Samuel Coleridge-Taylor (1875-1912)
Coleridge-Taylor's Violin Concerto shines ready for this idealistic orchestra's tour
Friday, 08 November 2019
The Chineke! Orchestra, founded by double-bassist Chi-chi Nwanoku as the first majority BME orchestra in the UK, is heading off this week on a substantial European tour, which began last night at the Queen Elizabeth Hall.
Since the organisation has a strong track record in promoting rare
music by composers of colour, this looked at first like a relatively
conservative programme, topped and tailed with Weber’s Oberon Overture and Brahms’s Second Symphony. But the gem of the evening was the Violin
Concerto by Samuel Coleridge-Taylor - and if you have heard it and
puzzled over why it, too, is not standard repertoire, you would not be
alone.
This 1912 work is exquisitely beautiful.

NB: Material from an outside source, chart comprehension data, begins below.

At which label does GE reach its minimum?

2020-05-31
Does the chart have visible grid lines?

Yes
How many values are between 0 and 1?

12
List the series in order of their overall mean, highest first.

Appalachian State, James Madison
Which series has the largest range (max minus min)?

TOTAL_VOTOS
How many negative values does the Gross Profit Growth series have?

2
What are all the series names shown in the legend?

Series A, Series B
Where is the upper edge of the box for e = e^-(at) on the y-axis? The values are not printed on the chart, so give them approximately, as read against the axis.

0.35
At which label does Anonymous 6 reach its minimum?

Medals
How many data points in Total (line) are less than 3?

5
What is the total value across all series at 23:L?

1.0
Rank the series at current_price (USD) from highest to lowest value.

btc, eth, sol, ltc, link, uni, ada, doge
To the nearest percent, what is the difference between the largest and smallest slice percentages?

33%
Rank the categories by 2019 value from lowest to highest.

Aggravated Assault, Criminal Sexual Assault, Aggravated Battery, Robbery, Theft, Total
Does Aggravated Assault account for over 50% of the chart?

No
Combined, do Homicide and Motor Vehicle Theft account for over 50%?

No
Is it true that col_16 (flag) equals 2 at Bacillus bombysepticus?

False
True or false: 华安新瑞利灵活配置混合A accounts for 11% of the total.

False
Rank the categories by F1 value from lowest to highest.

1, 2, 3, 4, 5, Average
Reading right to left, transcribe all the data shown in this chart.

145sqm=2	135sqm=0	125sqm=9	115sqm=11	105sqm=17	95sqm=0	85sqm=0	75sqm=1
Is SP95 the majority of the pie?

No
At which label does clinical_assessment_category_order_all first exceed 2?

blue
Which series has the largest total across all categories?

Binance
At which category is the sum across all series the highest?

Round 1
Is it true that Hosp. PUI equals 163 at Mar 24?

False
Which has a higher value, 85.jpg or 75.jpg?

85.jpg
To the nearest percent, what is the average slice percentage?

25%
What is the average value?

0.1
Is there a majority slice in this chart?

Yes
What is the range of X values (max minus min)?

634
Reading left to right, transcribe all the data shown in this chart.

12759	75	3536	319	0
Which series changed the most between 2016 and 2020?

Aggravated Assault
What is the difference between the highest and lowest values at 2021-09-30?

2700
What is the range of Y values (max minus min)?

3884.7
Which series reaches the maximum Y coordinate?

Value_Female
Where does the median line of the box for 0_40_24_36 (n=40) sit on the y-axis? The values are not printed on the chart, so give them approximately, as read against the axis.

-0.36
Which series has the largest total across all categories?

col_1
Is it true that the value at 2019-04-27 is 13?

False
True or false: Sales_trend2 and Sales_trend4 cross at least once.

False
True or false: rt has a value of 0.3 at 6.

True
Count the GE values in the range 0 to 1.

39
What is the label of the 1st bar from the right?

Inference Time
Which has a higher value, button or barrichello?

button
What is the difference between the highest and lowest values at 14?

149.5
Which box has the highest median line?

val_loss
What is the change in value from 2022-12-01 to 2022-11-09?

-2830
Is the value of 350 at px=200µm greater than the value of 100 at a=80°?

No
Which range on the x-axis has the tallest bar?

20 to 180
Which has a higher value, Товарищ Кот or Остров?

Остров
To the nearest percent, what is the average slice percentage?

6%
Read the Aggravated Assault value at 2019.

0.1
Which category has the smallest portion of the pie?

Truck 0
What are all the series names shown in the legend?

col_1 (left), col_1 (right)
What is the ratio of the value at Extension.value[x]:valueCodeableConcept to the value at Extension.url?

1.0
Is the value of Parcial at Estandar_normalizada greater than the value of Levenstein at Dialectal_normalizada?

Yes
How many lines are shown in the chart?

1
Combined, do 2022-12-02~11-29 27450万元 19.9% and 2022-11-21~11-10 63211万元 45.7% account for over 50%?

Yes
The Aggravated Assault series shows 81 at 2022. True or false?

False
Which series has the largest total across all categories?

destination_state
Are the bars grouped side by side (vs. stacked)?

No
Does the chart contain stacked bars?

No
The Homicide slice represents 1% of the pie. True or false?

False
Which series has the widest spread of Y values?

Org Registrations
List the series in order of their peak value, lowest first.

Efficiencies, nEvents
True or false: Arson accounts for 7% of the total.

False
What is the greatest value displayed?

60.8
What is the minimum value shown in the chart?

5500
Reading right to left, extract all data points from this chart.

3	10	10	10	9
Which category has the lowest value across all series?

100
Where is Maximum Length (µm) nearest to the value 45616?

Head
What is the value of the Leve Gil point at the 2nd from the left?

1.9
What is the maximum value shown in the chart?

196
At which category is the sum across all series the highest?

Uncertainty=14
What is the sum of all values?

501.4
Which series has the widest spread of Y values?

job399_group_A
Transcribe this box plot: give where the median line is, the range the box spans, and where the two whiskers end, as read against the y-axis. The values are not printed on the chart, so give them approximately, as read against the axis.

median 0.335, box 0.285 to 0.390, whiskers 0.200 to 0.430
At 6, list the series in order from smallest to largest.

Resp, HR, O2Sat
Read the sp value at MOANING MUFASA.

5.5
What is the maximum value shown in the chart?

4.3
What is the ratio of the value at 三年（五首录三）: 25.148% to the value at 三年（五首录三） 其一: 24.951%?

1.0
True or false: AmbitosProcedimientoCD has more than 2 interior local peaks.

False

It is proud,
upbeat, tender, idealistic, memorable and deceptively tricky.
Comparisons to Dvorák tend to stem from the composer’s employment of
spiritual-like themes and a light-footed, syncopated finale, but really
the similarity stops there: Coleridge-Taylor had a strong individual
voice that perhaps reached its apex in this, one of his last works.
Half-African, half-British, much encouraged by his teacher Charles
Stanford and admired by Elgar, who gave him a helping hand by
recommending him for a commission, he has become something of a
figurehead composer for Chineke! and with good reason.